Put your cash where it's doing the most good. Although that seems like a simple idea, most pharma strategists don't allocate
promotional resources effectively—they overinvest in some brands, and underinvest in others. Given that top companies have
several hundred drugs each, all with different growth rates and market shares, these are certainly complicated decisions.
But executives can better direct their resources, and make smarter investments, by using portfolio analysis.
While Pfizer, Eli Lilly, and Bristol-Myers Squibb use portfolio analysis, it is generally underused in the industry: Less
than half of the top 20 firms integrate it into their annual planning process. As such, companies continue to throw money
into drugs that are rapacious cash eaters and fail to move the market-share needle.
New research from Cutting Edge Information (CEI) shows that 80 percent of pharma companies feel resource allocation is the
strongest challenge to brand success. "A chief frustration among brand managers is senior management's apparent willingness
to underfund several developing products rather than back a few high-potential and high-performing drugs," says CEI president
Jason Richardson. "This practice fiscally handcuffs brands and weakens whole portfolios' commercial viability."
Learn the Lingo
Stars, Cows, Dogs, and Question Marks
Since the 1970s, a familiar way of looking at portfolio analysis is through a model developed by the Boston Consulting Group
(BCG). The BCG Growth-Share Matrix describes products in terms of two factors: market growth rate and relative market share,
defined as a ratio of a firm's sales of a product relative to the sales of its largest competitor. Positions on the matrix
typically correspond to a product's cash-flow characteristics (see "BCG Growth-Share Matrix," below).

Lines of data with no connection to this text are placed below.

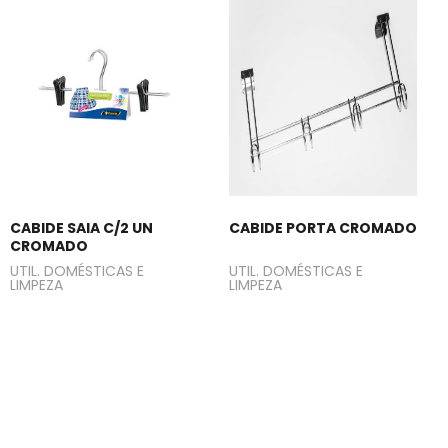
CABIDE SAIA C/2 UN
CABIDE PORTA CROMADO
CROMADO
UTIL. DOMÉSTICAS E
UTIL. DOMÉSTICAS E
LIMPEZA
LIMPEZA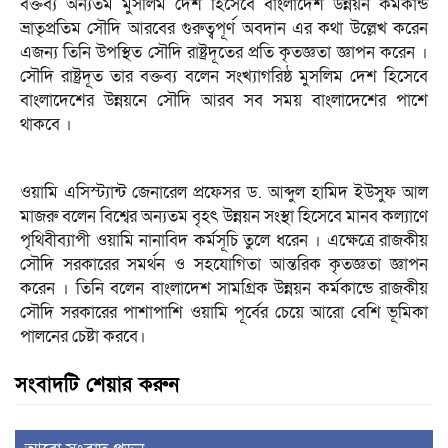
বক্তব্য অন্যতম মুসলিম দেশ হিসেবে বাংলাদেশ উন্নয়ন কর্মকান্ড
ভ্রাতৃপ্রতিম সৌদি আরবের গুরুত্বপূর্ণ অবদান এর কথা উল্লেখ করেন
এজন্য তিনি উপস্থিত সৌদি রাষ্ট্রদূতের প্রতি কৃতজ্ঞতা জ্ঞাপন করেন ।
সৌদি রাষ্ট্রদূত তার বক্তব্য বলেন সংখ্যাগরিষ্ঠ মুসলিম দেশ হিসেবে
বাংলাদেশের উন্নয়নে সৌদি আরব সব সময় বাংলাদেশের পাশে
থাকবে ।
ওয়ামি এসিস্ট্যান্ট জেনারেল প্রফেসর ড. আব্দুল হামিদ ইউসুফ আল
মাজরু বলেন বিশ্বের অন্যতম বৃহৎ উন্নয়ন সংস্থা হিসেবে মানব কল্যাণে
পৃথিবীব্যাপী ওয়ামি নানাবিদ কর্মসূচি তুলে ধরেন । এক্ষেত্রে রাজকীয়
সৌদি সরকারের সমর্থন ও সহযোগিতা আন্তরিক কৃতজ্ঞতা জ্ঞাপন
করেন । তিনি বলেন বাংলাদেশ সামগ্রিক উন্নয়ন কর্মকান্ডে রাজকীয়
সৌদি সরকারের পাশাপাশি ওয়ামি পূর্বের চেয়ে আরো বেশি ভূমিকা
পালনের চেষ্টা করবে।
সংবাদটি শেয়ার করুন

Believe it or not, the majority of products in any company's portfolio are cash traps or "dogs" (see "Learn the Lingo"). But
the product portfolio of any pharma company should be an exercise in the balance of cash flows. Each firm needs high-growth
products in which to invest cash, and low-growth products with high market to ensure excess cash flow. Each drug should eventually
generate cash and compound the cash invested in it. Otherwise, it is worthless; it is a drain on EBIT (Earnings Before Interest
and Taxes) and only becomes of value to the company in being sold off.
Look at Inspra (eplerenone). Pfizer launched this drug in Q4 2003 and continues to pump money into this problem child, despite
anemic sales of roughly $40 million in the $2.7 billion heart-failure market dominated by Toprol-XL (metoprolol). Pre-launch
hopes were probably high for Inspra. It was supposed to gain market share and become a star, and eventually a cash cow when
the market growth slowed. But Inspra is likely to remain a dog, despite any amount of promotion, given its perceived safety
issues and a cheaper, more effective spironolactone in the same Pfizer portfolio. Because Pfizer invested heavily in promotion
early on with Inspra, the drug's earnings potential and positive cash flow is elusive at best. A portfolio analysis of Pfizer's
cardiovascular franchise would suggest redeploying promotional spend on Inspra to up-and-coming stars like Caduet (amlodipine/atorvastatin)
or torcetrapib to ensure those drugs reach their sales potential.